The note remained on the bulletin board even as Gilreath and his wife, Samantha Gilreath, pinned thank you cards, family photos and other mementos there.

Corprew remarried in December 2022 and now wears a black and blue titanium wedding ring.

Last month, Darren, 47, tilled parts of the farm’s pumpkin patch. Amid the smell of hay, fresh cut grass and evergreen trees on a hot and sunny day, Samantha was planting corn along a tilled row on June 11 when she spotted a small ring covered in dirt.

Samantha Gilreath found the wedding band in a field near the end of this trail. Photo / Sue Bostic, the Washington Post
Samantha Gilreath found the wedding band in a field near the end of this trail. Photo / Sue Bostic, the Washington Post

“The thought never crossed our mind to not return it,” said Samantha, 43.
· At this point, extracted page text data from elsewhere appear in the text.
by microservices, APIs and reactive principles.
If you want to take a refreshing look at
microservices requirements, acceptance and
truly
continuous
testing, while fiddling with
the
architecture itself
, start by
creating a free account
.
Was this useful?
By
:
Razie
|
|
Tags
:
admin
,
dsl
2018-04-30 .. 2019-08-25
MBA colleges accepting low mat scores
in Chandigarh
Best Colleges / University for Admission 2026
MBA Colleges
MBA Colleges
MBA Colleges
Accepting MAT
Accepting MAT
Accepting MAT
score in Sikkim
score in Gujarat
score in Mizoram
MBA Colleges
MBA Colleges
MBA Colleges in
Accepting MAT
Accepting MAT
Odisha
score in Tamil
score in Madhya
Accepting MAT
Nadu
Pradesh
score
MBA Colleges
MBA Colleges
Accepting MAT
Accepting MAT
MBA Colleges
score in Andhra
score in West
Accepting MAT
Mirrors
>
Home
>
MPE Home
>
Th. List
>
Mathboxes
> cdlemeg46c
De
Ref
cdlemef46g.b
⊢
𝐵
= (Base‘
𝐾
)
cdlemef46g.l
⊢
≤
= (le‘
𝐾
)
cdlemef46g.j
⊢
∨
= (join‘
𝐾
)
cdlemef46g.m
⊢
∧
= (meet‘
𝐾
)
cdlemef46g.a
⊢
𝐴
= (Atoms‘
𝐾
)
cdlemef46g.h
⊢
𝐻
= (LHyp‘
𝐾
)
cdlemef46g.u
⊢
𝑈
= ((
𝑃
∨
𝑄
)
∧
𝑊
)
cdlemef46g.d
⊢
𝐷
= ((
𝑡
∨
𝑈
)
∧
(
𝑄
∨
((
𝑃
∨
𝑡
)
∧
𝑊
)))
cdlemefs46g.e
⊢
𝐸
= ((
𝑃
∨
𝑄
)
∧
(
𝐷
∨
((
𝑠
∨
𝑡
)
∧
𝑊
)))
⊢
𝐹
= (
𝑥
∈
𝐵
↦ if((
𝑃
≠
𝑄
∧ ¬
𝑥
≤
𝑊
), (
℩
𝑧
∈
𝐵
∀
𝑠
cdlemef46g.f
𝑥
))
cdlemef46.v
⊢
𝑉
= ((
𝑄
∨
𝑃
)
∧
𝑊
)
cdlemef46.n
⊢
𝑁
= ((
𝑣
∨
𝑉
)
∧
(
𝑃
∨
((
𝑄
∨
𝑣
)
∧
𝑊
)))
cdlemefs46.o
The next day, Darren looked through a handful of lost-and-found notes - from missing bracelets, necklaces, rings, credit cards and glasses - on the bulletin board.

He found the note with Corprew’s name near the back. Darren said he wasn’t sure if the phone number would still work.

Corprew was driving for his job delivering expedited freight when he answered the phone and Darren asked Corprew to describe the ring he lost. Corprew recited the inscription inside the ring: “WITH THIS RING I THEE WED.”

Samantha Gilreath spotted the ring in the dirt while she was planting corn along a tilled row on June 11. Photo / Darren Gilreath, the Washington Post
Samantha Gilreath spotted the ring in the dirt while she was planting corn along a tilled row on June 11. Photo / Darren Gilreath, the Washington Post

When Corprew picked up the ring the next day, the Gilreaths showed him the spot they found it. Corprew recognised the spot as the same place he cut the tree in 2010.

Corprew doesn’t know what he’ll do with the ring. He might sell it, but he’s also considering keeping it. He has a great story to tell about it.

At the farm, there are still a handful of missing items the Gilreaths are searching for.

Finding Corprew’s ring “leaves hope” they’ll locate the others too, Darren said, even if it takes another decade or two.